Meanwhile, I enjoy a great career in which I use more and more black and white film and less digital and expect to keep on reaping the benefits of that.
Well, as someone commented to me recently; sometimes it's almost worthless to try to predict the future given the track of advancement we had in the last decades. Though this isn't quite the point.
As of the throwaway mentality of digital media, I'd blame society for it, or capitalist thinking.
Look elsewhere and there it is.
This is just that the model is wrong altogether for the times that are coming. It's up to the industry to move on from hype.
I can get to see this too on the phone industry. Most midrange smartphones do enough and more, but it is the force of the industry that keeps pushing users forward to keep "upgrading".
I was shocked when I couldn't download and install a messaging app (it it were a game or so I'd understand) into an iPhone 3GS that I got to use until my main phone comes back from repair.
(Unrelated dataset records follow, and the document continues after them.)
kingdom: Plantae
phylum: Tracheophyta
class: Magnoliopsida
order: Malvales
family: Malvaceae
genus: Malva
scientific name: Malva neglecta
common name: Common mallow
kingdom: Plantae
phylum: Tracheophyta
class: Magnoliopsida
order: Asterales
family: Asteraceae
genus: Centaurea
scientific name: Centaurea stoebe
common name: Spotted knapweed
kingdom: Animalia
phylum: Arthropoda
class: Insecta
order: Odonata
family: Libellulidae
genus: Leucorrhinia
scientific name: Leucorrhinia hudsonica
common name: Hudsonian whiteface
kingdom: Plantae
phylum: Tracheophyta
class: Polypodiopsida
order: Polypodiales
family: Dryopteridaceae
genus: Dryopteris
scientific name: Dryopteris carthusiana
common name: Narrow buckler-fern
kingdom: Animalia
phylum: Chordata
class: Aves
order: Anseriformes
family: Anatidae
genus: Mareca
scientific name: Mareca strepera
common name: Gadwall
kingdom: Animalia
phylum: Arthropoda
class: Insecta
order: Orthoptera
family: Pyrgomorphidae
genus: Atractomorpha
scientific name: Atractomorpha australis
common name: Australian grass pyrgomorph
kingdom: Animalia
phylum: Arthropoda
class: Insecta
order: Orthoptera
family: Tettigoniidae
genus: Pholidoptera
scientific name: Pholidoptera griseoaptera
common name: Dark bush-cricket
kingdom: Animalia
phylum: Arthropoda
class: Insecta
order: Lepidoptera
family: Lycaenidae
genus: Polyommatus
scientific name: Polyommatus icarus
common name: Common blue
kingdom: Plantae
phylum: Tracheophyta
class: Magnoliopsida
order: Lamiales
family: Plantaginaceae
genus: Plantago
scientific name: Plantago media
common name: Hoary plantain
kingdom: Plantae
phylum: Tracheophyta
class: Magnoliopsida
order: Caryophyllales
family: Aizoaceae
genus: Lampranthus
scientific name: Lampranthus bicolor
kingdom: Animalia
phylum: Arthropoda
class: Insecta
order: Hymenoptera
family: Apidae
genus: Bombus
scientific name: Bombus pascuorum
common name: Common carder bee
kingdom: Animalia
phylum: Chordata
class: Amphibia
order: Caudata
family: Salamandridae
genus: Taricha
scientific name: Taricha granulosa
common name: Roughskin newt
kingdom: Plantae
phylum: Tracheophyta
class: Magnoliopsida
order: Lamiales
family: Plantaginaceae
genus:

A perfectly usable system, iOS6, perfect a year ago can't run now a simple messaging program? C'mon.
Large sensor + dedicated optics + connectivity = the future of dedicated camera photography.
Can you imagine your next Ricoh GR with the capacity to shoot and then transfer RAW processing to your iPhone 6+ wirelessly, and then from an using the iOS8 camera roll, transmit that edited image straight to the RFF Gallery? Or to grandma?
Why the camera makers insist on this SD card interlude has become part of the problem.
Agreed on that. I was initially quite skeptical on photography with a smartphone, BUT it turned out to be a very useful sub-medium.
It's the camera that is always with you, inconspicuous and can be edited and shared on the spot.
Years ago one would have had a polaroid and a camcorder for it.
On the line of the topic, cellphone cameras seem to have stuck into the 13MP 1/3" format for a generation (which could be... a year). If there were a trend for bigger sensors, even if just up to 1/1.7; It would be more interesting for us enthusiasts and a convergence towards higher quality for this kind of camera. Not denying the improvements that are being implemented, but a bit more real state would be nice.
The point many of us have mentioned about being the snapshot camera, true. A few days ago a friend told me that he'd never buy a camera; most people that aren't into photography cover their snap needs with just this device.